We can use the point-slope formula to find the equation of the line meeting the criteria in the problem. The point-slope formula states: #(y - color(red)(y_1)) = color(blue)(m)(x - color(red)(x_1))#
Where #color(blue)(m)# is the slope and #color(red)(((x_1, y_1)))# is a point the line passes through.
Substituting the slope and values for the point from the problem gives:
#(y - color(red)(16)) = color(blue)(-13/5)(x - color(red)(-23))#
#(y - color(red)(16)) = color(blue)(-13/5)(x + color(red)(23))#
We can also solve for #y# to find the equation in slope-intercept form. The slope-intercept form of a linear equation is: #y = color(red)(m)x + color(blue)(b)#
Where #color(red)(m)# is the slope and #color(blue)(b)# is the y-intercept value.

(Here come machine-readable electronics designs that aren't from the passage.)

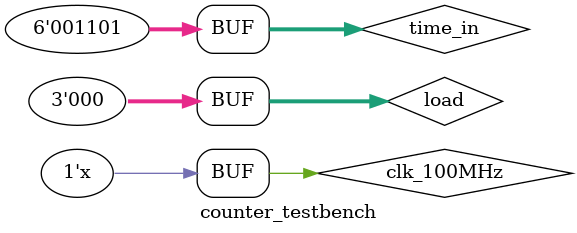
<source format=v>
`timescale 1ns/1ps

module counter_testbench;
   wire [5:0] time_out;
   reg [5:0]  time_in;
   reg 	      clk_100MHz = 0;
   reg [2:0]  load;
   reg [2:0]  enable;

   counter C1(time_out, time_in, clk_100MHz, load, enable);


   always #5 clk_100MHz = ~clk_100MHz;   //flip signal every 10ns (100MHz)

   initial begin
      #100 load = 3'b100; time_in = 6'd5;
      #100 load = 3'b010; time_in = 6'd45;
      #100 load = 3'b001; time_in = 6'd13;
      #100 load = 3'b000;
      #10000;
      
   end
   
endmodule

</source>
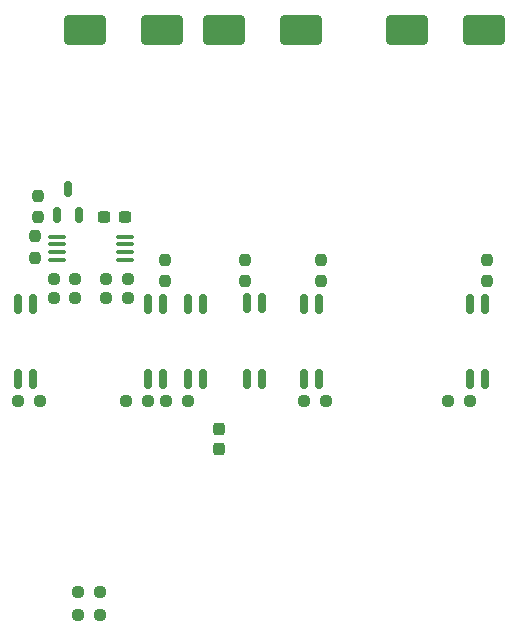
<source format=gtp>
G04 #@! TF.GenerationSoftware,KiCad,Pcbnew,7.0.0*
G04 #@! TF.CreationDate,2023-03-01T21:53:21-08:00*
G04 #@! TF.ProjectId,KYBERNETES-CHASSIS-SHIELD,4b594245-524e-4455-9445-532d43484153,rev?*
G04 #@! TF.SameCoordinates,Original*
G04 #@! TF.FileFunction,Paste,Top*
G04 #@! TF.FilePolarity,Positive*
%FSLAX46Y46*%
G04 Gerber Fmt 4.6, Leading zero omitted, Abs format (unit mm)*
G04 Created by KiCad (PCBNEW 7.0.0) date 2023-03-01 21:53:21*
%MOMM*%
%LPD*%
G01*
G04 APERTURE LIST*
G04 Aperture macros list*
%AMRoundRect*
0 Rectangle with rounded corners*
0 $1 Rounding radius*
0 $2 $3 $4 $5 $6 $7 $8 $9 X,Y pos of 4 corners*
0 Add a 4 corners polygon primitive as box body*
4,1,4,$2,$3,$4,$5,$6,$7,$8,$9,$2,$3,0*
0 Add four circle primitives for the rounded corners*
1,1,$1+$1,$2,$3*
1,1,$1+$1,$4,$5*
1,1,$1+$1,$6,$7*
1,1,$1+$1,$8,$9*
0 Add four rect primitives between the rounded corners*
20,1,$1+$1,$2,$3,$4,$5,0*
20,1,$1+$1,$4,$5,$6,$7,0*
20,1,$1+$1,$6,$7,$8,$9,0*
20,1,$1+$1,$8,$9,$2,$3,0*%
G04 Aperture macros list end*
%ADD10RoundRect,0.150000X0.150000X-0.662500X0.150000X0.662500X-0.150000X0.662500X-0.150000X-0.662500X0*%
%ADD11RoundRect,0.237500X0.250000X0.237500X-0.250000X0.237500X-0.250000X-0.237500X0.250000X-0.237500X0*%
%ADD12RoundRect,0.237500X-0.250000X-0.237500X0.250000X-0.237500X0.250000X0.237500X-0.250000X0.237500X0*%
%ADD13RoundRect,0.237500X-0.237500X0.250000X-0.237500X-0.250000X0.237500X-0.250000X0.237500X0.250000X0*%
%ADD14RoundRect,0.237500X0.237500X-0.250000X0.237500X0.250000X-0.237500X0.250000X-0.237500X-0.250000X0*%
%ADD15RoundRect,0.250000X1.500000X1.000000X-1.500000X1.000000X-1.500000X-1.000000X1.500000X-1.000000X0*%
%ADD16RoundRect,0.237500X-0.237500X0.300000X-0.237500X-0.300000X0.237500X-0.300000X0.237500X0.300000X0*%
%ADD17RoundRect,0.150000X-0.150000X0.662500X-0.150000X-0.662500X0.150000X-0.662500X0.150000X0.662500X0*%
%ADD18RoundRect,0.237500X0.300000X0.237500X-0.300000X0.237500X-0.300000X-0.237500X0.300000X-0.237500X0*%
%ADD19RoundRect,0.250000X-1.500000X-1.000000X1.500000X-1.000000X1.500000X1.000000X-1.500000X1.000000X0*%
%ADD20RoundRect,0.150000X0.150000X-0.512500X0.150000X0.512500X-0.150000X0.512500X-0.150000X-0.512500X0*%
%ADD21RoundRect,0.100000X-0.637500X-0.100000X0.637500X-0.100000X0.637500X0.100000X-0.637500X0.100000X0*%
G04 APERTURE END LIST*
D10*
X146205000Y-100812500D03*
X147475000Y-100812500D03*
X147475000Y-94437500D03*
X146205000Y-94437500D03*
D11*
X157900000Y-102675000D03*
X156075000Y-102675000D03*
D12*
X168250000Y-102675000D03*
X170075000Y-102675000D03*
D13*
X133550000Y-85325000D03*
X133550000Y-87150000D03*
D11*
X141125000Y-92375000D03*
X139300000Y-92375000D03*
D12*
X144400000Y-102675000D03*
X146225000Y-102675000D03*
D11*
X138775000Y-118850000D03*
X136950000Y-118850000D03*
D14*
X133300000Y-90565000D03*
X133300000Y-88740000D03*
D15*
X171270000Y-71240000D03*
X164770000Y-71240000D03*
D16*
X148850000Y-105060000D03*
X148850000Y-106785000D03*
D11*
X136700000Y-93925000D03*
X134875000Y-93925000D03*
D17*
X152475000Y-94412500D03*
X151205000Y-94412500D03*
X151205000Y-100787500D03*
X152475000Y-100787500D03*
D10*
X131855000Y-100812500D03*
X133125000Y-100812500D03*
X133125000Y-94437500D03*
X131855000Y-94437500D03*
D18*
X140875000Y-87150000D03*
X139150000Y-87150000D03*
D19*
X149280000Y-71280000D03*
X155780000Y-71280000D03*
D11*
X138775000Y-120825000D03*
X136950000Y-120825000D03*
D12*
X139300000Y-93950000D03*
X141125000Y-93950000D03*
D10*
X156080000Y-100812500D03*
X157350000Y-100812500D03*
X157350000Y-94437500D03*
X156080000Y-94437500D03*
D14*
X144325000Y-92562500D03*
X144325000Y-90737500D03*
D20*
X135150000Y-86975000D03*
X137050000Y-86975000D03*
X136100000Y-84700000D03*
D15*
X144050000Y-71290000D03*
X137550000Y-71290000D03*
D21*
X135137500Y-88775000D03*
X135137500Y-89425000D03*
X135137500Y-90075000D03*
X135137500Y-90725000D03*
X140862500Y-90725000D03*
X140862500Y-90075000D03*
X140862500Y-89425000D03*
X140862500Y-88775000D03*
D11*
X133675000Y-102650000D03*
X131850000Y-102650000D03*
D14*
X171525000Y-92562500D03*
X171525000Y-90737500D03*
D12*
X141025000Y-102675000D03*
X142850000Y-102675000D03*
X134875000Y-92350000D03*
X136700000Y-92350000D03*
D10*
X142880000Y-100812500D03*
X144150000Y-100812500D03*
X144150000Y-94437500D03*
X142880000Y-94437500D03*
X170080000Y-100812500D03*
X171350000Y-100812500D03*
X171350000Y-94437500D03*
X170080000Y-94437500D03*
D13*
X151025000Y-90725000D03*
X151025000Y-92550000D03*
D14*
X157530000Y-92562500D03*
X157530000Y-90737500D03*
M02*

</source>
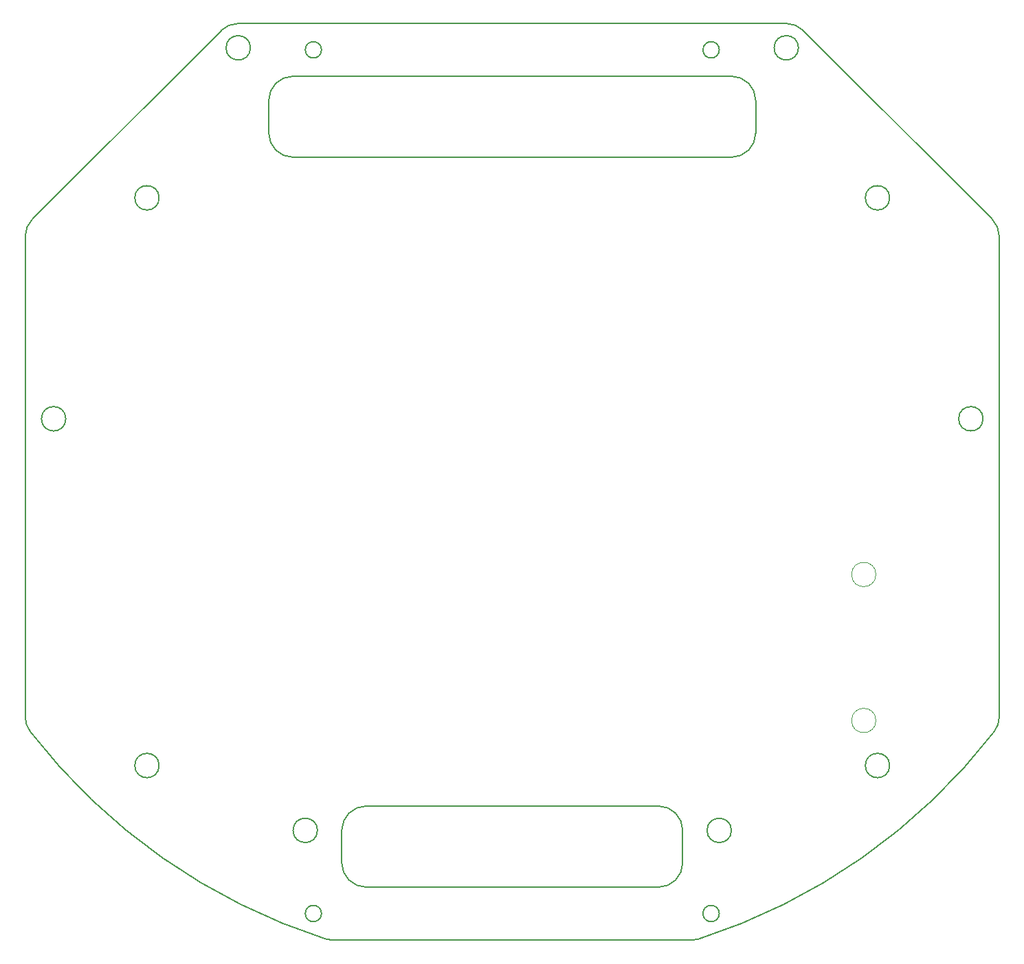
<source format=gbp>
G04 #@! TF.GenerationSoftware,KiCad,Pcbnew,(6.0.2)*
G04 #@! TF.CreationDate,2022-03-28T07:24:51+09:00*
G04 #@! TF.ProjectId,Main_Board,4d61696e-5f42-46f6-9172-642e6b696361,rev?*
G04 #@! TF.SameCoordinates,Original*
G04 #@! TF.FileFunction,Paste,Bot*
G04 #@! TF.FilePolarity,Positive*
%FSLAX46Y46*%
G04 Gerber Fmt 4.6, Leading zero omitted, Abs format (unit mm)*
G04 Created by KiCad (PCBNEW (6.0.2)) date 2022-03-28 07:24:51*
%MOMM*%
%LPD*%
G01*
G04 APERTURE LIST*
G04 #@! TA.AperFunction,Profile*
%ADD10C,0.200000*%
G04 #@! TD*
G04 #@! TA.AperFunction,Profile*
%ADD11C,0.120000*%
G04 #@! TD*
G04 APERTURE END LIST*
D10*
X135782005Y-91484651D02*
G75*
G03*
X135782005Y-91484651I-1500000J0D01*
G01*
X216282005Y-45992010D02*
G75*
G03*
X216282005Y-45992010I-1000000J0D01*
G01*
X208782005Y-149242010D02*
G75*
G03*
X211782005Y-146242010I-1J3000001D01*
G01*
X237282005Y-64242010D02*
G75*
G03*
X237282005Y-64242010I-1500000J0D01*
G01*
X226660685Y-43620690D02*
X249903325Y-66863330D01*
X157024646Y-42742010D02*
G75*
G03*
X154903325Y-43620690I-3J-2999994D01*
G01*
X160782005Y-56242010D02*
G75*
G03*
X163782005Y-59242010I3000001J1D01*
G01*
X160782005Y-52242010D02*
X160782005Y-56242010D01*
X250782005Y-68984651D02*
G75*
G03*
X249903325Y-66863330I-2999994J3D01*
G01*
X211782005Y-142242010D02*
G75*
G03*
X208782005Y-139242010I-3000001J-1D01*
G01*
X163782005Y-59242010D02*
X217782005Y-59242010D01*
X217782005Y-142242010D02*
G75*
G03*
X217782005Y-142242010I-1500000J0D01*
G01*
X157024646Y-42742010D02*
X224539364Y-42742010D01*
X220782005Y-56242010D02*
X220782005Y-52242010D01*
X147282005Y-64242010D02*
G75*
G03*
X147282005Y-64242010I-1500000J0D01*
G01*
X131660685Y-66863330D02*
X154903325Y-43620690D01*
X131407005Y-130063505D02*
G75*
G03*
X167829319Y-155643510I59375005J45821502D01*
G01*
X250782005Y-68984651D02*
X250782005Y-128230645D01*
X130782005Y-128230645D02*
G75*
G03*
X131407005Y-130063505I3000003J1D01*
G01*
X220782005Y-52242010D02*
G75*
G03*
X217782005Y-49242010I-3000001J-1D01*
G01*
X169782005Y-146242010D02*
G75*
G03*
X172782005Y-149242010I3000001J1D01*
G01*
X172782005Y-139242010D02*
G75*
G03*
X169782005Y-142242010I1J-3000001D01*
G01*
X212816583Y-155787450D02*
X168747427Y-155787450D01*
X211782005Y-142242010D02*
X211782005Y-146242010D01*
X172782005Y-139242010D02*
X208782005Y-139242010D01*
X217782005Y-59242010D02*
G75*
G03*
X220782005Y-56242010I-1J3000001D01*
G01*
X131660685Y-66863330D02*
G75*
G03*
X130782005Y-68984651I2121314J-2121318D01*
G01*
X212816583Y-155787450D02*
G75*
G03*
X213734691Y-155643510I5J2999973D01*
G01*
X213734691Y-155643510D02*
G75*
G03*
X250157005Y-130063505I-22952691J71401507D01*
G01*
X130782005Y-128230645D02*
X130782005Y-68984651D01*
X237282005Y-134242010D02*
G75*
G03*
X237282005Y-134242010I-1500000J0D01*
G01*
X163782005Y-49242010D02*
G75*
G03*
X160782005Y-52242010I1J-3000001D01*
G01*
X226660685Y-43620690D02*
G75*
G03*
X224539364Y-42742010I-2121318J-2121314D01*
G01*
X226039364Y-45742010D02*
G75*
G03*
X226039364Y-45742010I-1500000J0D01*
G01*
X167282005Y-45992010D02*
G75*
G03*
X167282005Y-45992010I-1000000J0D01*
G01*
X158524646Y-45742010D02*
G75*
G03*
X158524646Y-45742010I-1500000J0D01*
G01*
X167829319Y-155643510D02*
G75*
G03*
X168747427Y-155787450I918101J2856020D01*
G01*
X216282005Y-152492010D02*
G75*
G03*
X216282005Y-152492010I-1000000J0D01*
G01*
X250157005Y-130063505D02*
G75*
G03*
X250782005Y-128230645I-2375003J1832861D01*
G01*
X248782005Y-91484651D02*
G75*
G03*
X248782005Y-91484651I-1500000J0D01*
G01*
X167282005Y-152492010D02*
G75*
G03*
X167282005Y-152492010I-1000000J0D01*
G01*
X217782005Y-49242010D02*
X163782005Y-49242010D01*
X208782005Y-149242010D02*
X172782005Y-149242010D01*
X166782005Y-142242010D02*
G75*
G03*
X166782005Y-142242010I-1500000J0D01*
G01*
X147282005Y-134242010D02*
G75*
G03*
X147282005Y-134242010I-1500000J0D01*
G01*
X169782005Y-146242010D02*
X169782005Y-142242010D01*
D11*
X235587000Y-110689700D02*
G75*
G03*
X235587000Y-110689700I-1500000J0D01*
G01*
X235587000Y-128689700D02*
G75*
G03*
X235587000Y-128689700I-1500000J0D01*
G01*
M02*

</source>
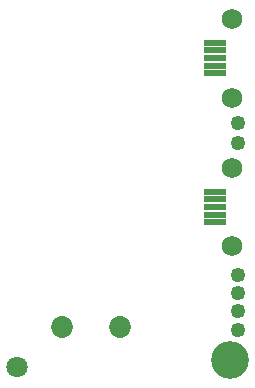
<source format=gbr>
G04 start of page 6 for group -4063 idx -4063 *
G04 Title: (unknown), componentmask *
G04 Creator: pcb 4.2.0 *
G04 CreationDate: Thu Feb 27 09:32:16 2020 UTC *
G04 For: blinken *
G04 Format: Gerber/RS-274X *
G04 PCB-Dimensions (mm): 65.00 56.00 *
G04 PCB-Coordinate-Origin: lower left *
%MOMM*%
%FSLAX43Y43*%
%LNTOPMASK*%
%ADD51C,0.002*%
%ADD50C,1.800*%
%ADD49C,1.254*%
%ADD48C,3.200*%
%ADD47C,1.852*%
%ADD46C,1.752*%
G54D46*X22050Y34000D03*
Y40650D03*
Y46600D03*
Y53250D03*
G54D47*X12550Y27150D03*
X7650D03*
G54D48*X21850Y24400D03*
G54D49*X22500Y26900D03*
Y28500D03*
Y30050D03*
Y31600D03*
G54D50*X3800Y23800D03*
G54D49*X22500Y42800D03*
Y44450D03*
G54D51*G36*
X19648Y48902D02*Y48398D01*
X21552D01*
Y48902D01*
X19648D01*
G37*
G36*
Y51502D02*Y50998D01*
X21552D01*
Y51502D01*
X19648D01*
G37*
G36*
Y49552D02*Y49048D01*
X21552D01*
Y49552D01*
X19648D01*
G37*
G36*
Y50202D02*Y49698D01*
X21552D01*
Y50202D01*
X19648D01*
G37*
G36*
Y50852D02*Y50348D01*
X21552D01*
Y50852D01*
X19648D01*
G37*
G36*
Y36302D02*Y35798D01*
X21552D01*
Y36302D01*
X19648D01*
G37*
G36*
Y38902D02*Y38398D01*
X21552D01*
Y38902D01*
X19648D01*
G37*
G36*
Y36952D02*Y36448D01*
X21552D01*
Y36952D01*
X19648D01*
G37*
G36*
Y37602D02*Y37098D01*
X21552D01*
Y37602D01*
X19648D01*
G37*
G36*
Y38252D02*Y37748D01*
X21552D01*
Y38252D01*
X19648D01*
G37*
M02*

</source>
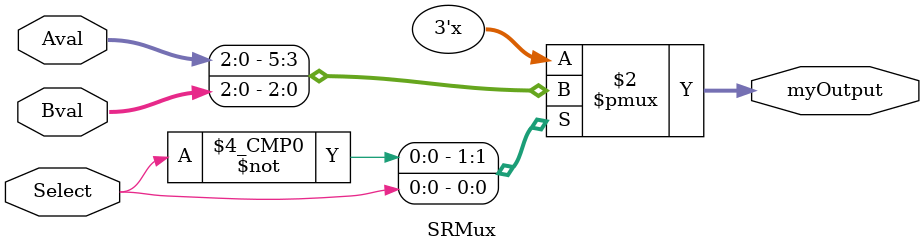
<source format=sv>
`timescale 1ns / 1ps

module SRMux(
    input logic Select,
    input logic [2:0] Aval,
    input logic [2:0] Bval,
    output logic [2:0] myOutput
    );
    
    always_comb
        begin
            case(Select)
                1'b0: myOutput = Aval;
                1'b1: myOutput = Bval;
            endcase
        end

endmodule

</source>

#y - color(red)(16) = (color(blue)(-13/5) xx x) + (color(blue)(-13/5) xx color(red)(23))#
#y - color(red)(16) = -13/5x - 299/5#
#y - color(red)(16) + 16 = -13/5x - 299/5 + 16#
#y - 0 = -13/5x - 299/5 + (16 xx 5/5)#
#y = -13/5x - 299/5 + 80/5#
#y = color(red)(-13/5)x - color(blue)(219/5)#